L'Aquila quake: Italian judge explains why he jailed scientists over disaster

This article is more than 11 years old
Experts sentenced to six years for manslaughter after giving 'generic and ineffective' risk assessment, says judge

The Italian judge who sentenced seven of the country's natural disasters experts to six years in jail for manslaughter in connection with statements they made before the L'Aquila earthquake of 2009 has criticised the advice they gave as "vague, generic and ineffective".

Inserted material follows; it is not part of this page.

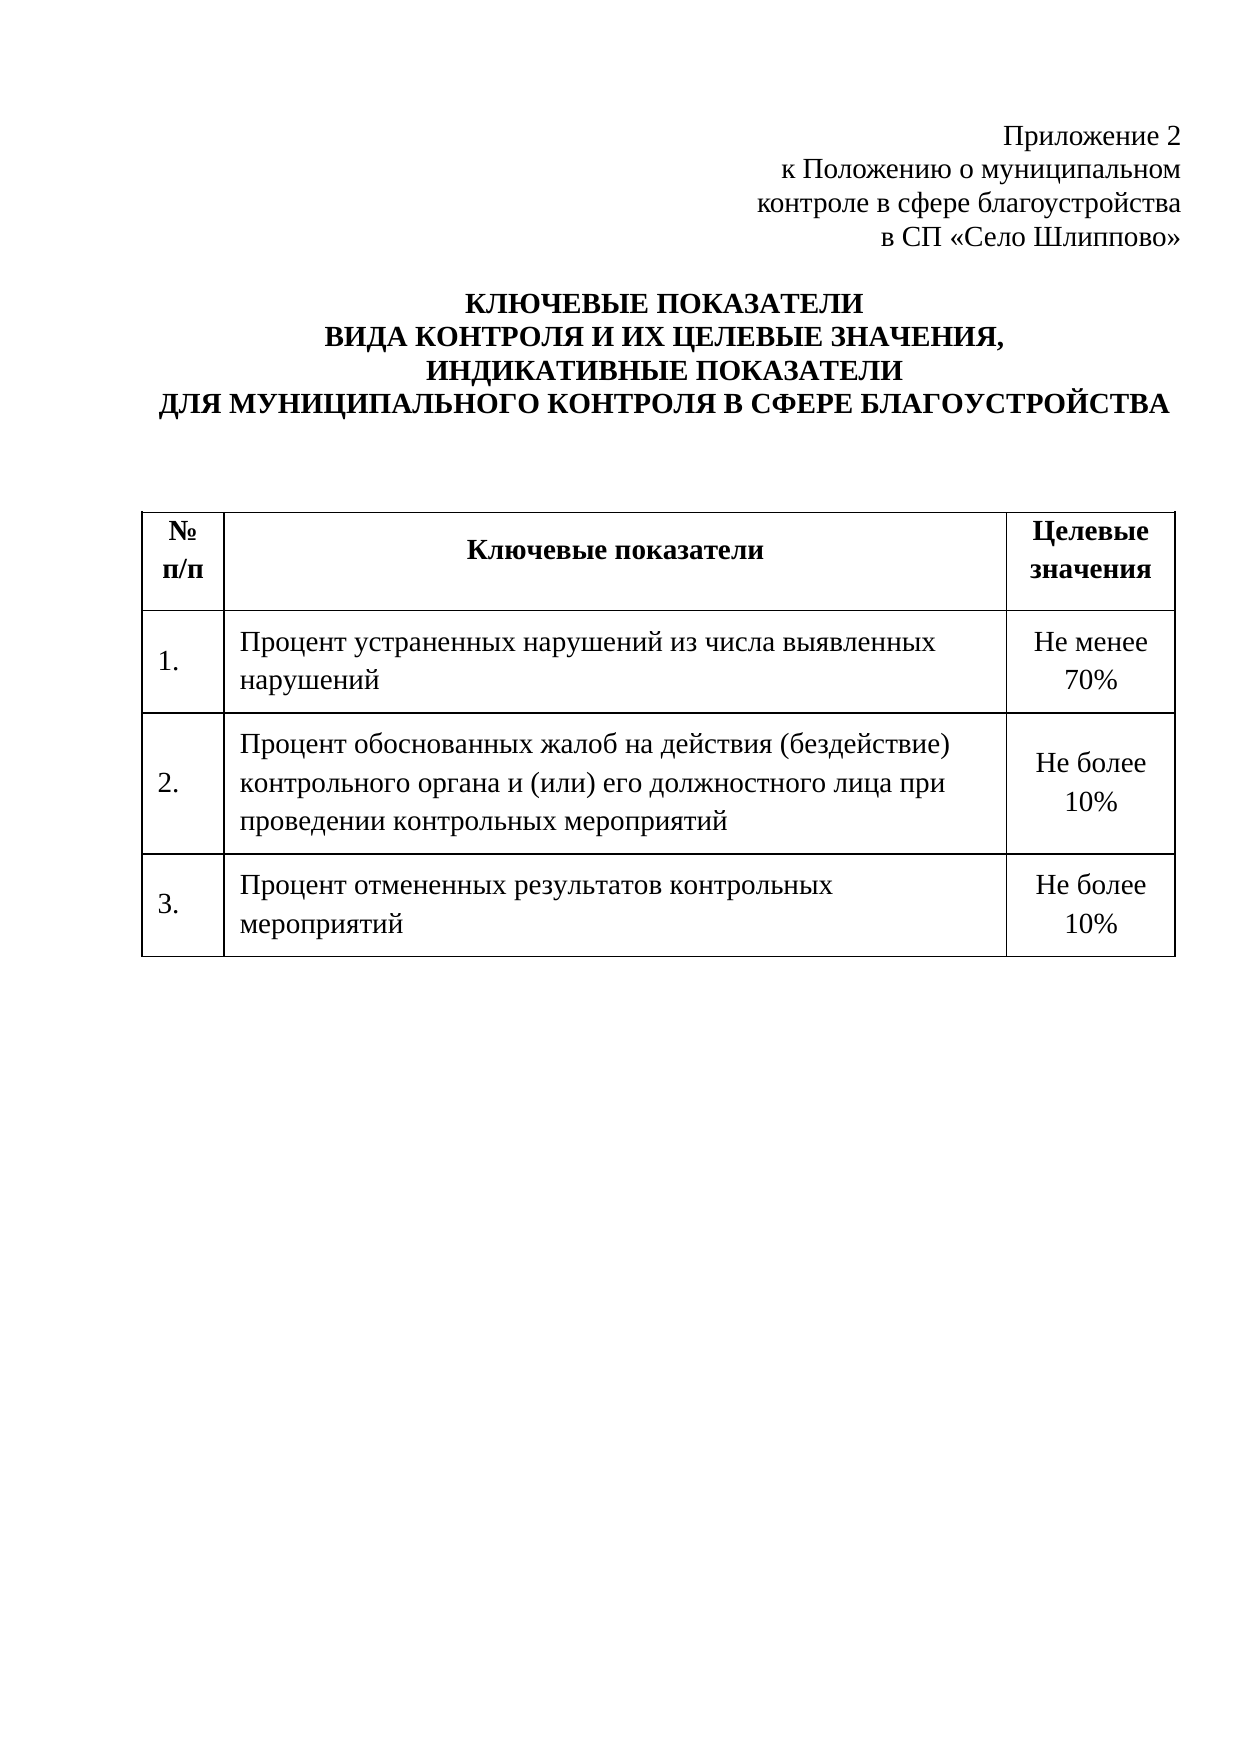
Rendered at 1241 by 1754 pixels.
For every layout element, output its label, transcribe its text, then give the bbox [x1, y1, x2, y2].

Explaining his judgment, Marco Billi, the judge who in October stunned the scientific world by handing down sentences even harsher than the prosecution had requested, said the experts had given reassuring statements in the days before the quake that might have led some residents to stay in their homes.

"The assertions made concerning the assessment of risks connected to the seismic activity in the area around L'Aquila turned out to be completely vague, generic and ineffective," Billi wrote. Three hundred and nine people died and tens of thousands were made homeless when the earthquake struck the town in the central Abruzzo region of Italy.

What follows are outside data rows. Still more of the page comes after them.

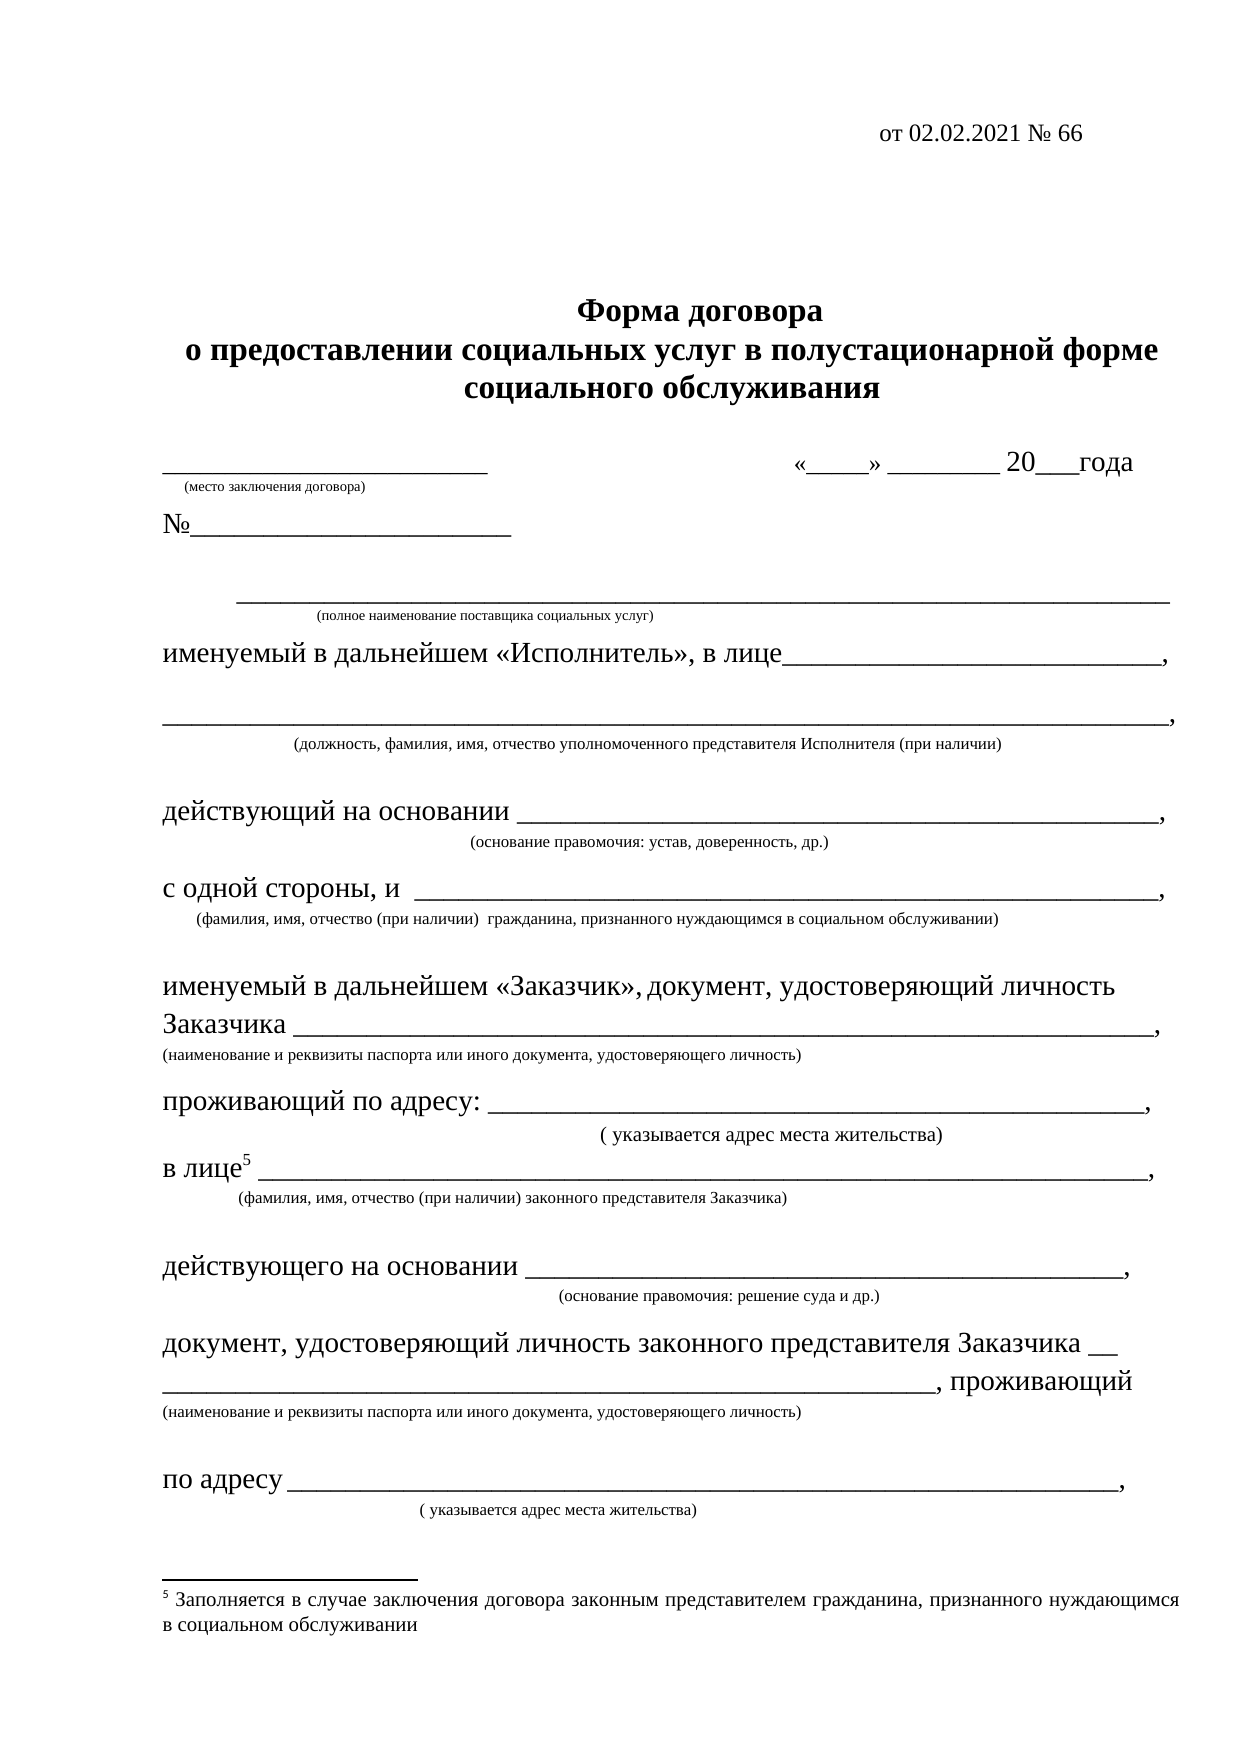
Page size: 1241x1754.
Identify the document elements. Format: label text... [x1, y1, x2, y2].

text ( указывается адрес места жительства) [162, 1500, 1181, 1533]
text действующего на основании _________________________________________, [162, 1248, 1181, 1281]
text по адресу _________________________________________________________, [162, 1461, 1181, 1495]
text ________________________________________________________________ [162, 573, 1181, 607]
text о предоставлении социальных услуг в полустационарной форме социального обслуживания [162, 329, 1181, 406]
text документ, удостоверяющий личность законного представителя Заказчика __ _____________________________________________________, проживающий (наименование и реквизиты паспорта или иного документа, удостоверяющего личность) [162, 1325, 1181, 1435]
text Форма договора [162, 291, 1181, 329]
text ( указывается адрес места жительства) [162, 1122, 1181, 1146]
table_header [868, 118, 1181, 147]
text с одной стороны, и ___________________________________________________, [162, 870, 1181, 903]
text (основание правомочия: устав, доверенность, др.) [162, 831, 1181, 865]
text именуемый в дальнейшем «Заказчик», документ, удостоверяющий личность Заказчика ___________________________________________________________, (наименование и реквизиты паспорта или иного документа, удостоверяющего личность) [162, 968, 1181, 1078]
text (место заключения договора) [162, 477, 1181, 506]
text в лице _____________________________________________________________, [162, 1150, 1181, 1183]
text (фамилия, имя, отчество (при наличии) законного представителя Заказчика) [162, 1188, 1181, 1222]
text №______________________ [162, 506, 1181, 540]
text проживающий по адресу: _____________________________________________, [162, 1083, 1181, 1117]
text (основание правомочия: решение суда и др.) [162, 1286, 1181, 1320]
text именуемый в дальнейшем «Исполнитель», в лице__________________________, [162, 636, 1181, 669]
text __________________________ «_____» _________ 20___года [162, 444, 1181, 477]
text (полное наименование поставщика социальных услуг) [162, 607, 1181, 636]
text (фамилия, имя, отчество (при наличии) гражданина, признанного нуждающимся в социальном обслуживании) [162, 908, 1181, 942]
text действующий на основании ____________________________________________, [162, 793, 1181, 826]
text _____________________________________________________________________, (должность, фамилия, имя, отчество уполномоченного представителя Исполнителя (при наличии) [162, 695, 1181, 767]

The six seismologists and one government official sentenced included Enzo Boschi, former president of Italy's National Institute of Geophysics and Volcanology, who on Friday rejected the judge's accusations. "I absolutely do not feel guilty," he told Ansa news agency. "Does the judge not think that, after having spent years exposing the seismic nature of Italy, I would have suddenly said that there was no risk of earthquakes in L'Aquila? It's all senseless. What reason would we have had for reassuring people? What would we have gained by it?"

In his explanation – which, under Italian law, a judge has to publish within 90 days of a sentencing, and which, in Billi's case, ran for more than 900 pages – he was at pains to say the experts had not been sentenced for failing to predict the earthquake, a task he acknowledged was impossible.

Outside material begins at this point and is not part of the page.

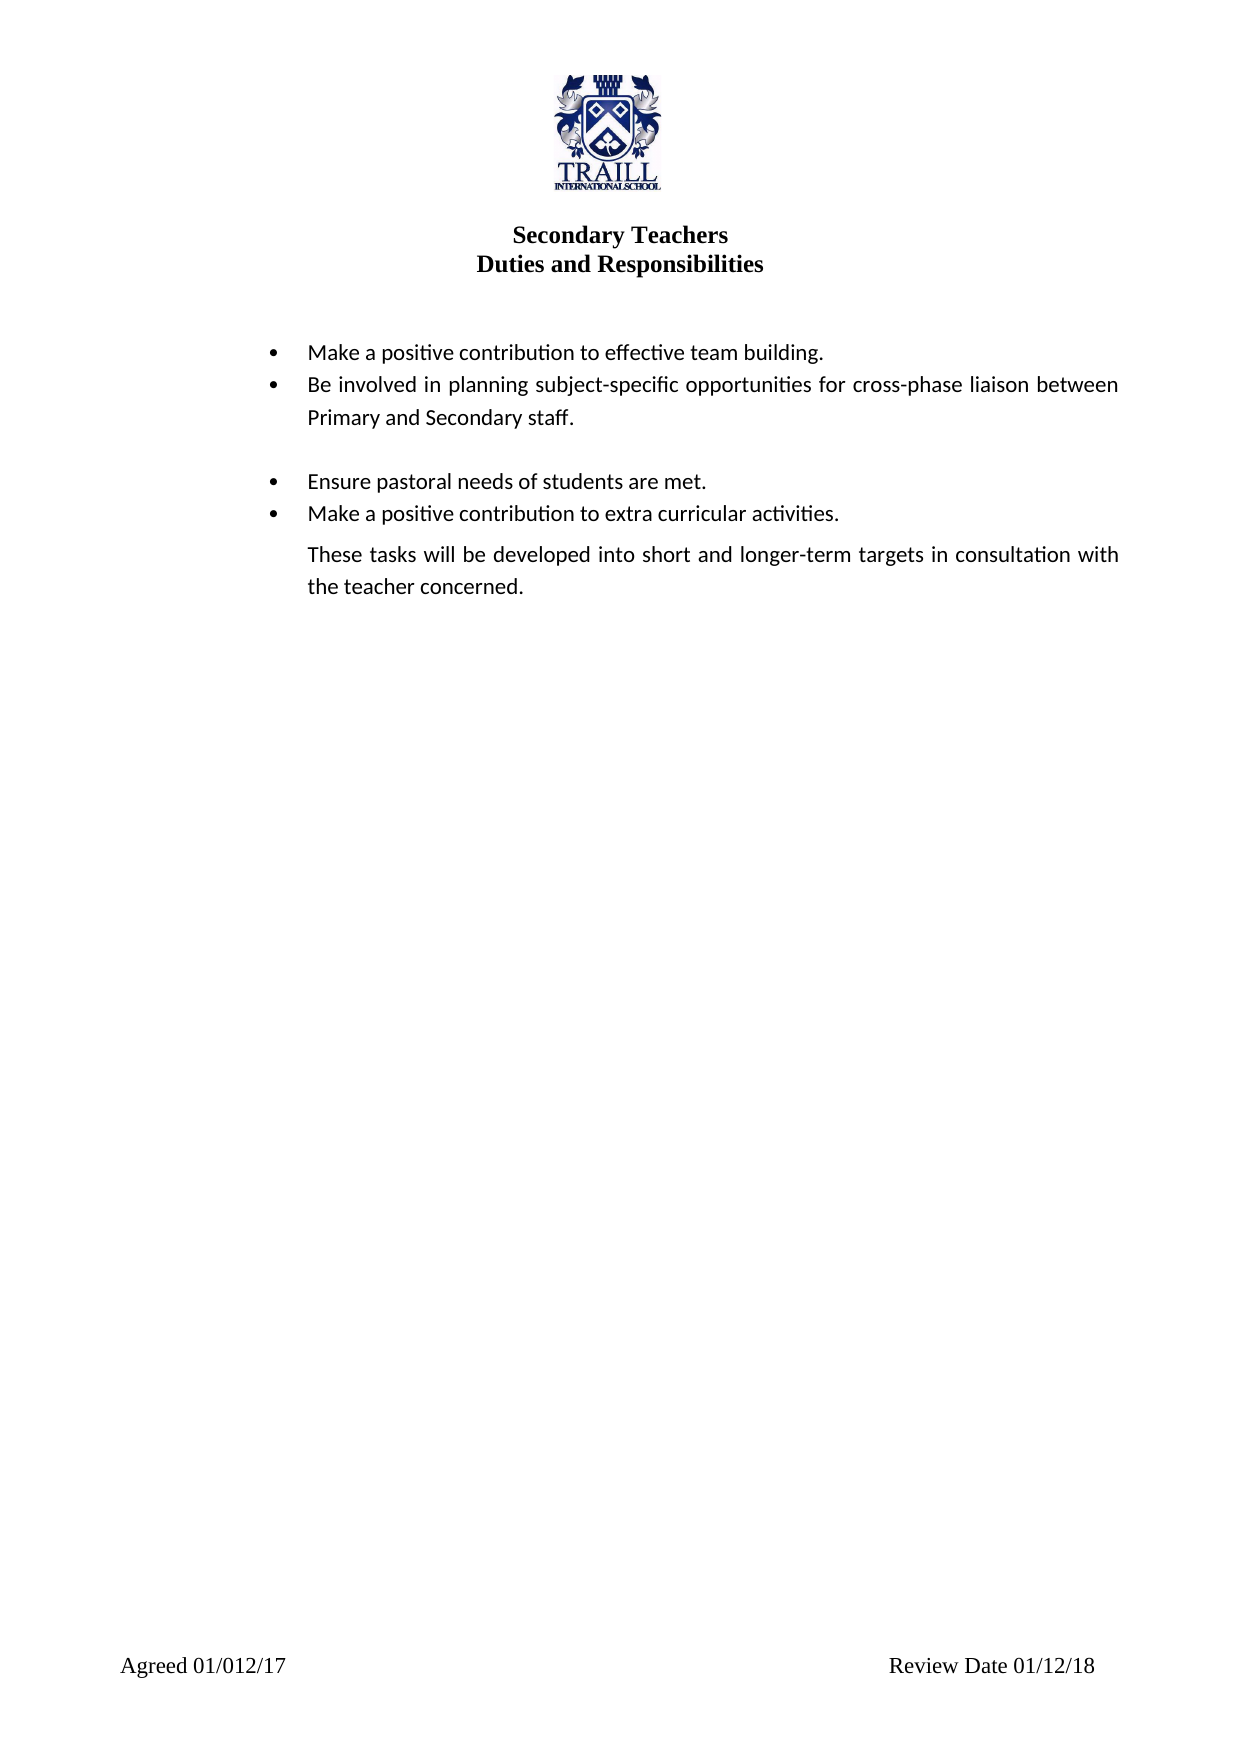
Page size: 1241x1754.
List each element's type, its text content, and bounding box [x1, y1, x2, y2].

"'Science' is not being put on trial for not having succeeded in predicting the earthquake of April 6th 2009," he wrote. "The task of the accused … was certainly not to predict the earthquake and indicate the month, day, hour and magnitude, but rather, more realistically, to go ahead ... with the 'prediction and prevention of the risk'".

The experts, who were members of the National Commission for the Forecast and Prevention of Major Risks, will remain free pending the appeals process.